Data for this exercise>
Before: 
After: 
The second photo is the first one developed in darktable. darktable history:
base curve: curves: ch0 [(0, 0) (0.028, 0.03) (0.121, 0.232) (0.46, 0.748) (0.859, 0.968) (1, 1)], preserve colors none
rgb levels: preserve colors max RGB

Work to complete> Give the items above as a JSON list of strings, with one string per line and blank lines omitted.

Answer below>
[
  "Before: ",
  "After: ",
  "The second photo is the first one developed in darktable. darktable history:",
  "base curve: curves: ch0 [(0, 0) (0.028, 0.03) (0.121, 0.232) (0.46, 0.748) (0.859, 0.968) (1, 1)], preserve colors none",
  "rgb levels: preserve colors max RGB"
]